What’s the other option? A regular space far away from the entrance? It’s not like a blue badge is easy to get. I don’t have one because I can easily walk and I wouldn’t even consider using a disabled spot. A M&B spot is nothing more than a benefit imo, whereas a disabled spot is a necessity.

A M&B spot makes life a bit easier but if one wasn’t free, you’d still manage to get out of the car and into the shop. If a disabled person can’t get a wide spot or one near the door, they may have to completely cancel the idea of going to the shop completely.

I’ve always thought the the M&B spots should not be near the doors anyway. That way people won’t take them if they don’t have kids as the main advantage to them for a healthy parent is the wider spaces and the path running from the space to the shop, not the proximity to the shop which is an essential part of a disabled space.

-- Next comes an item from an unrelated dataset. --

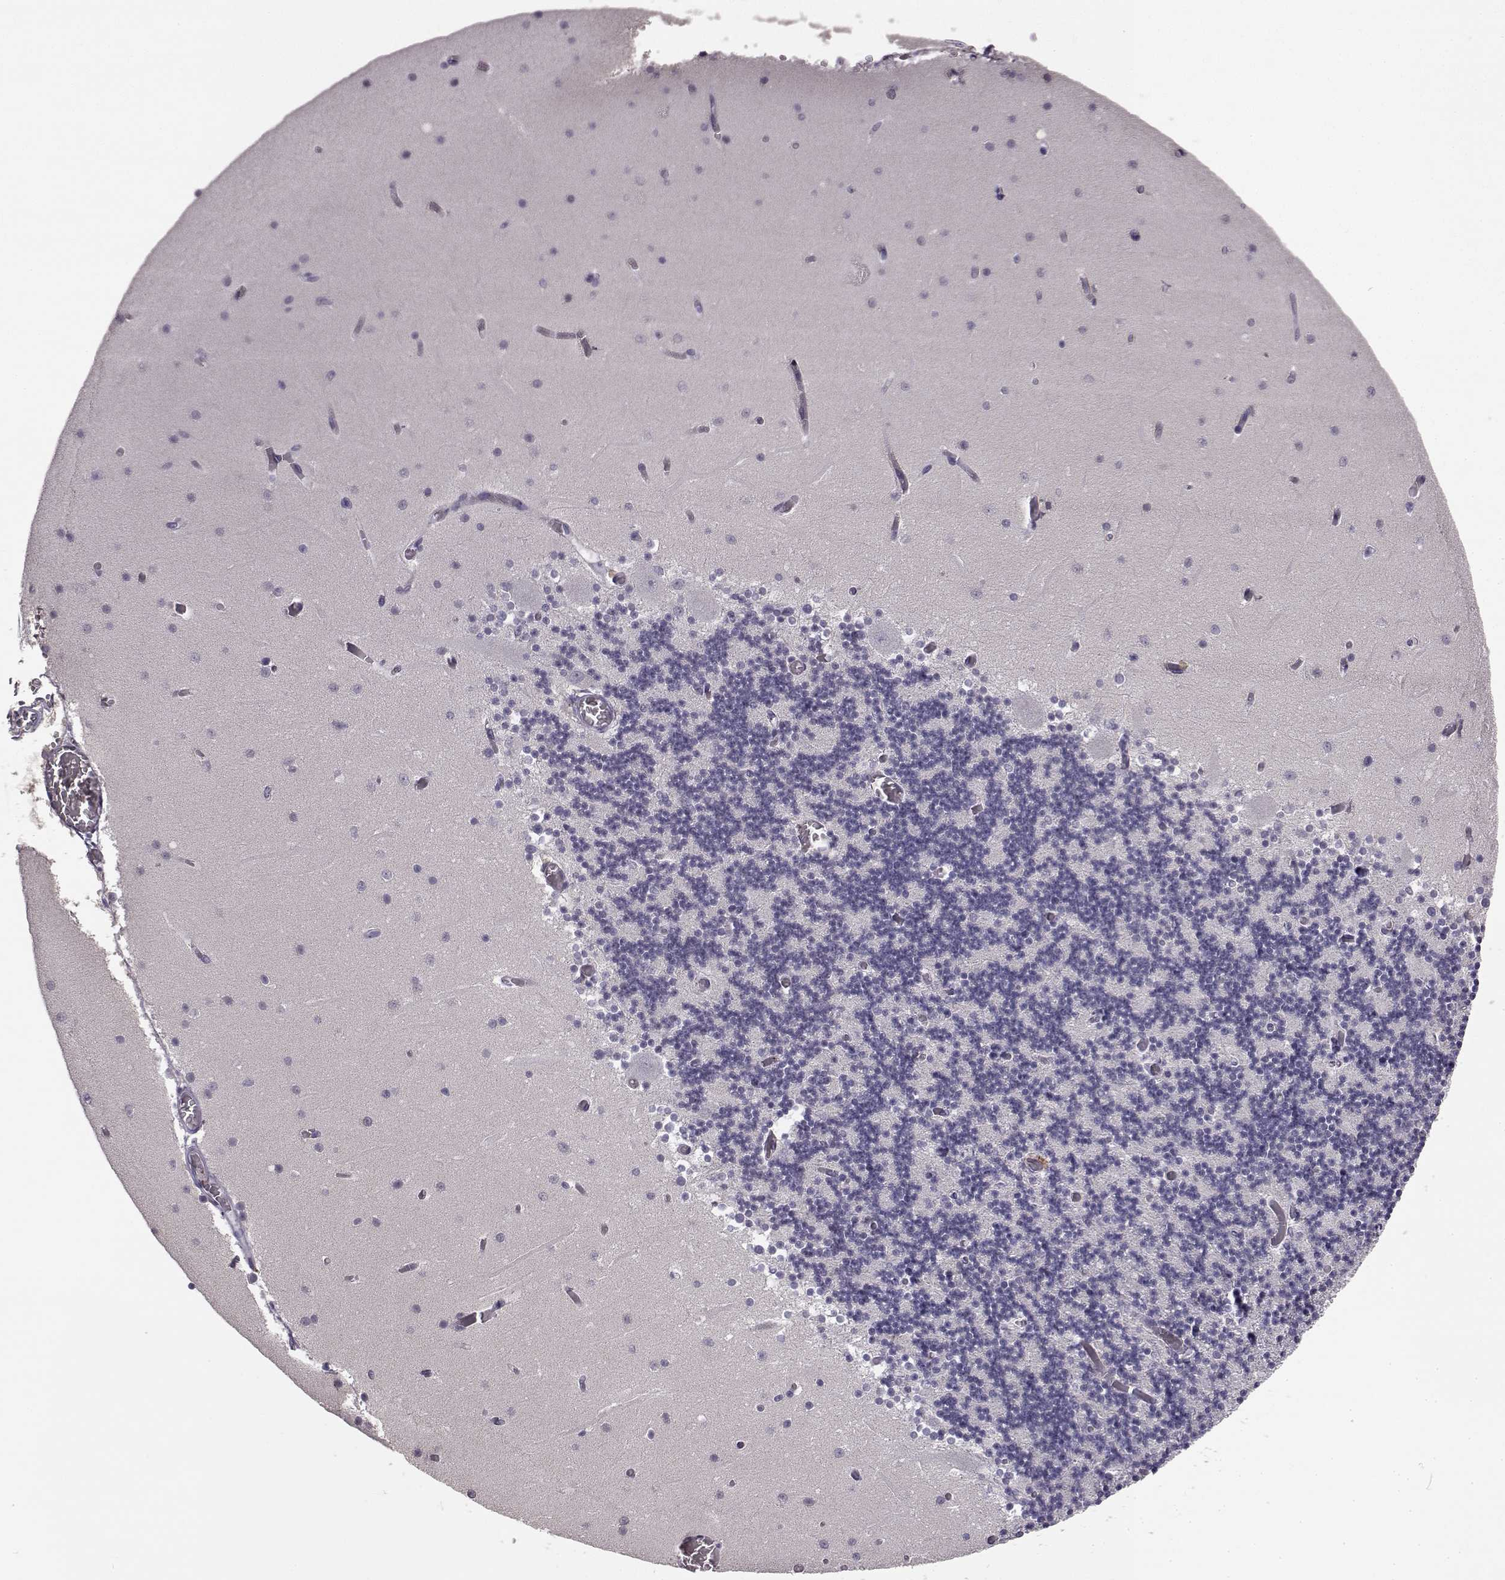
{"staining": {"intensity": "negative", "quantity": "none", "location": "none"}, "tissue": "cerebellum", "cell_type": "Cells in granular layer", "image_type": "normal", "snomed": [{"axis": "morphology", "description": "Normal tissue, NOS"}, {"axis": "topography", "description": "Cerebellum"}], "caption": "A high-resolution histopathology image shows IHC staining of normal cerebellum, which reveals no significant staining in cells in granular layer. (DAB (3,3'-diaminobenzidine) immunohistochemistry visualized using brightfield microscopy, high magnification).", "gene": "KRT81", "patient": {"sex": "female", "age": 28}}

I think the points that Meme has made are very sensible, just thought I’d chip in with that !!!

I too agree with meme…I am also a mother, I get annoyed however with people parking in other and baby spaces that don’t have children, nor do they have a disabled badge or they may have children but these children are clearly older than twelve! A disabled spot is a necessity and it is unfair to expect a disabled person to not park I a supermarket because they cannot use free spaces in the mother and baby spots… There choice is eave or risk walking from a space not close. Given I work with a lot of disabled people assessing I would hate to see them faced with this decision and would say for many people I see parking far from the supermarket is a risk in itself and how many with stick, rollaters, wheelchairs etc would get out is beside me given a door has to be fully open for the to get out safely. And I too agree many people are ignorant… I come across it sometimes when I tell people what I have. They don’t seem to understand. Some will say so you’ll be in a wheelchair?. Anyway we know we are bigger than them ignorant people xxxx

I’ve been following this thread with interest, particularly the disabled space vs mother and baby space discussion. I’m not a blue badge holder - luckily I don’t need one yet - but I have been a mother, albeit 20 years since I last had a toddler to deal with. Do young mums not realise that M&B spaces are a very recent development and those of us with children years ago managed perfectly well to get out of our cars, put a child into a buggy and walk across a car park/!! I was aghast at the one poster who thought that mothers with children should have equal rights with blue badge holders - NO, THEY ABSOLUTELY SHOULD NOT - and no right thinking citizen would think they should!!

“” I was aghast at the one poster who thought that mothers with children should have equal rights with blue badge holders - NO, THEY ABSOLUTELY SHOULD NOT - and no right thinking citizen would think they should!!""

I’m assuming that comment above was referring to me. But if you read my post properly, I did not say that mothers and children should have equal rights with blue badge holders. I said that NOBODY should receive special treatment. Everyone should be treated equally. As far as the supermarkets are concerned, they supply spaces designated for disabled badge holders and they also supply spaces for mothers with babies. Whether that is right or wrong is neither here nor there but that is what they do.

I am not anti blue badge holders, I have one myself, and regularly use a wheelchair or walking frame, and I also have grown up children, and like you, when my children were small there were no mother and baby spaces, but that doesn’t change the fact that they are supplied now.

I don’t believe that disabled people (myself included) are any more special than anybody else, be that mothers with babies, toddlers, teenagers, pensioners or anybody else. EVERYONE should be treated equally.

Dawn

By that logic, if there was only ONE available seat left on the London underground and five people wanted to get on and they were: a disabled person, a pensioner, a mother with a young child, a teenager, and a healthy adult, then none of them would have any more right to the seat than any of the others!! I think most of us would agree that we would let the disabled person have the seat.